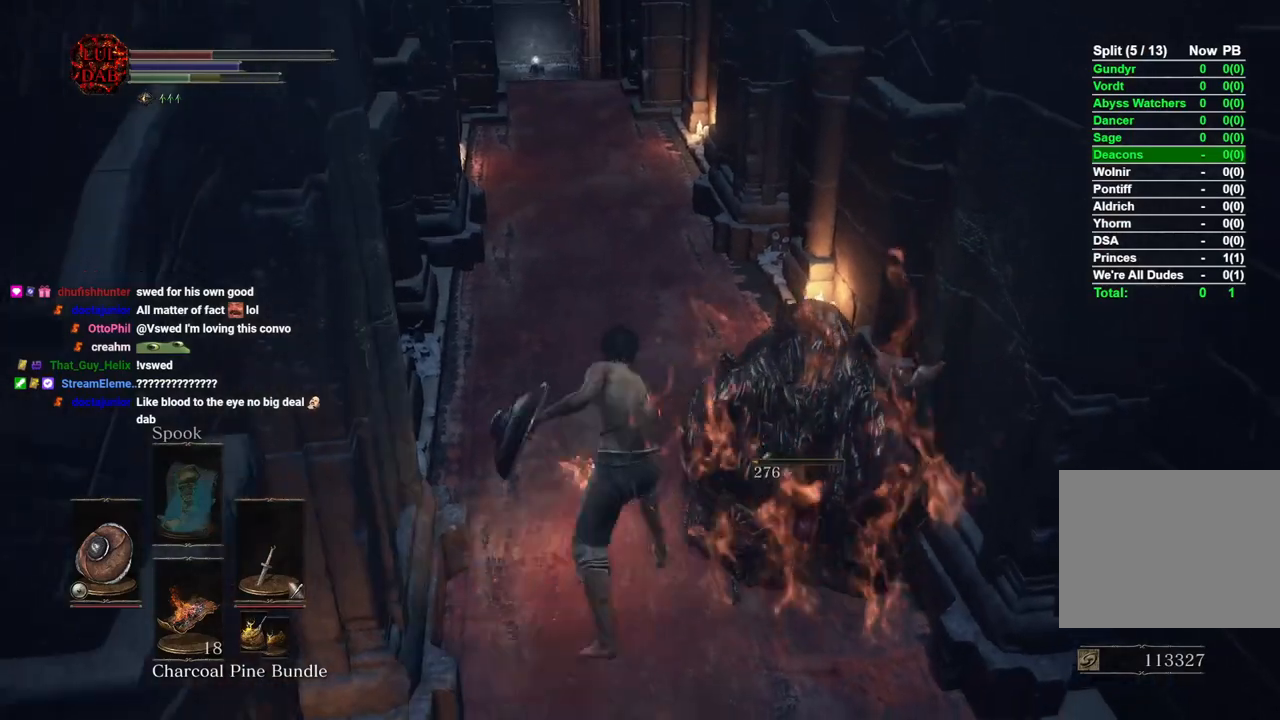
{"buttons": [], "left_stick": "up", "right_stick": "center", "events": [[117, "right_stick", "up"], [250, "right_stick", "center"]]}
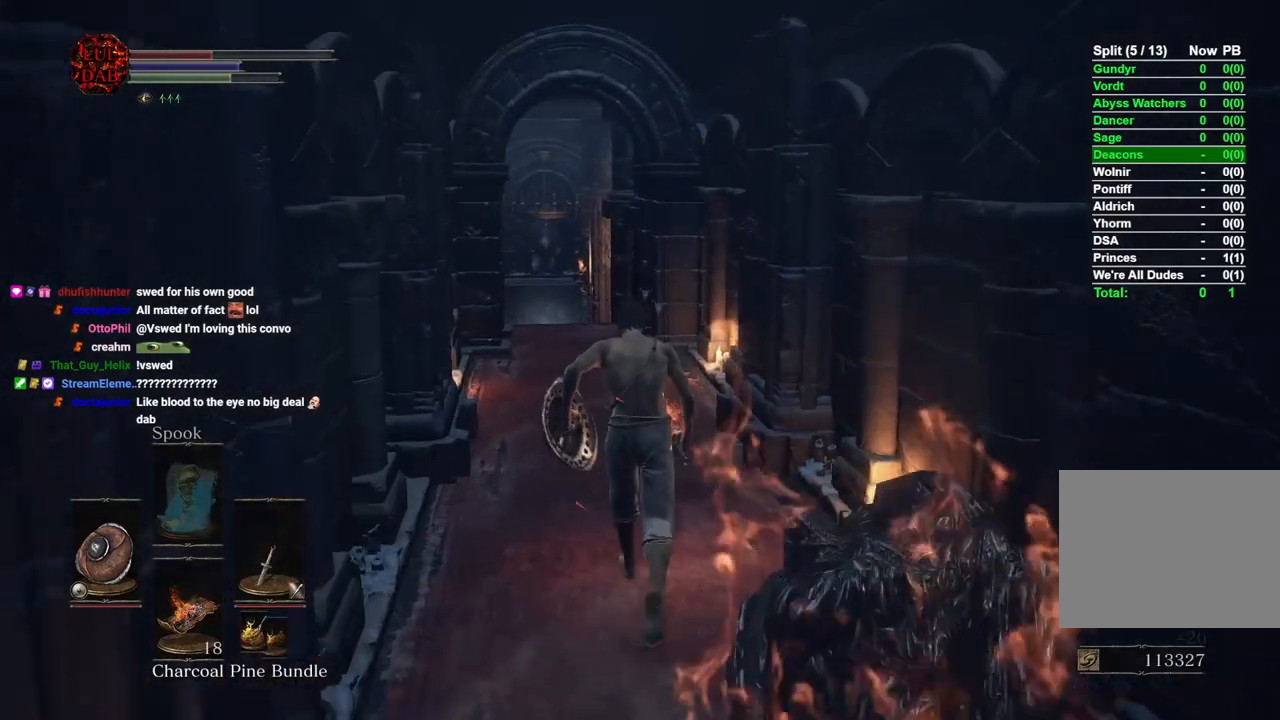
{"buttons": ["CIRCLE"], "left_stick": "up", "right_stick": "center", "events": [[150, "CIRCLE", "down"]]}
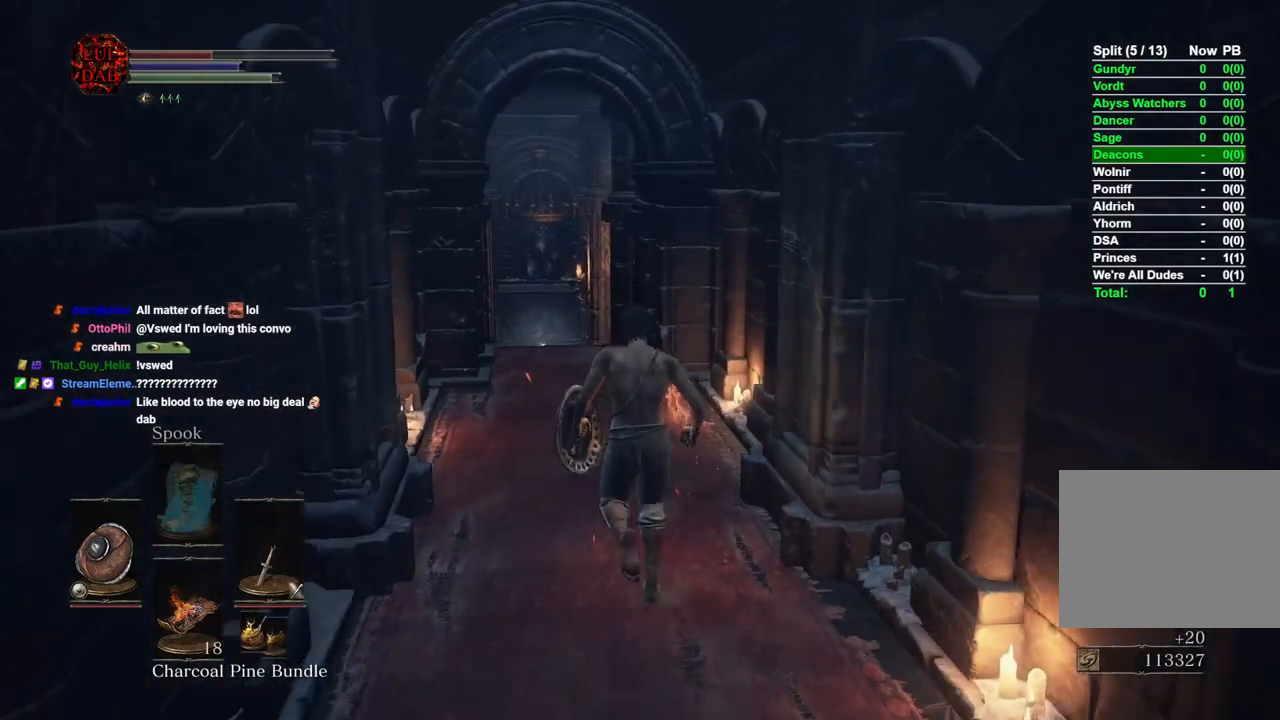
{"buttons": ["CIRCLE"], "left_stick": "up", "right_stick": "center", "events": []}
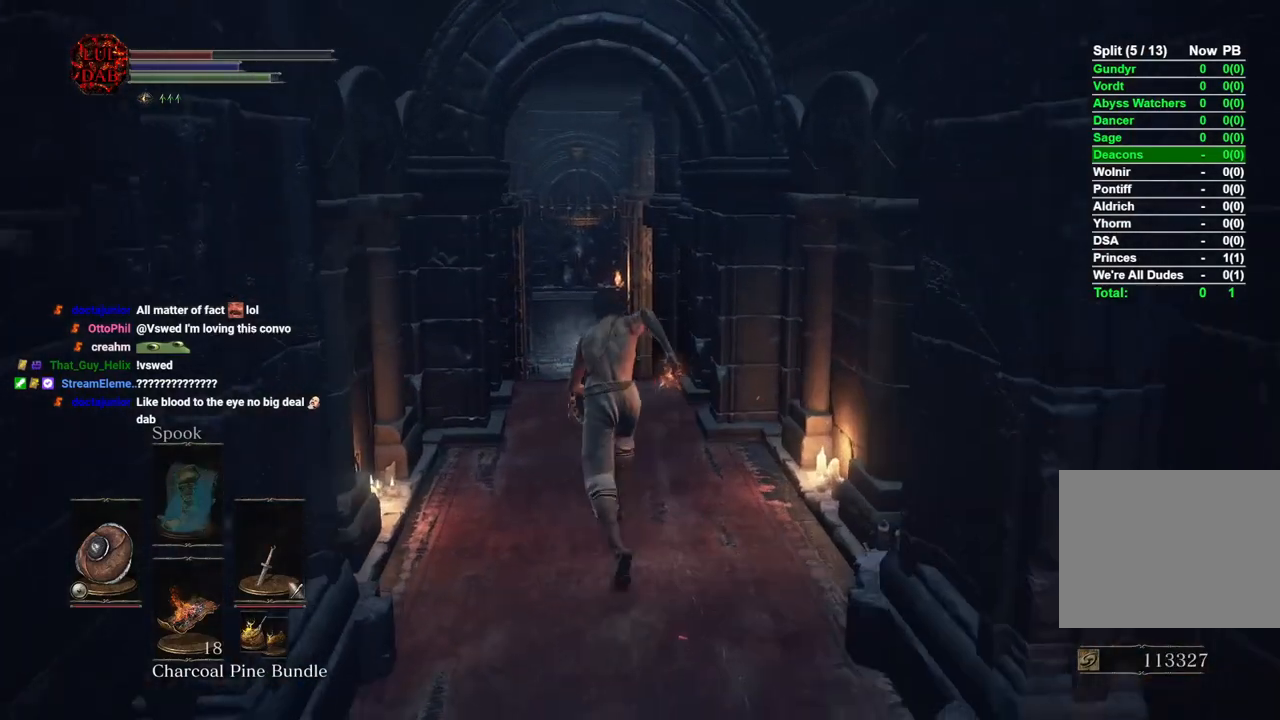
{"buttons": ["CIRCLE"], "left_stick": "up", "right_stick": "center", "events": []}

===

• **Your goal**: Would it be possible to copy the material exactly, excluding the images?

• **Output for this task**:
{"buttons": [], "left_stick": "up", "right_stick": "center", "events": [[117, "right_stick", "up"], [250, "right_stick", "center"]]}
{"buttons": ["CIRCLE"], "left_stick": "up", "right_stick": "center", "events": [[150, "CIRCLE", "down"]]}
{"buttons": ["CIRCLE"], "left_stick": "up", "right_stick": "center", "events": []}
{"buttons": ["CIRCLE"], "left_stick": "up", "right_stick": "center", "events": []}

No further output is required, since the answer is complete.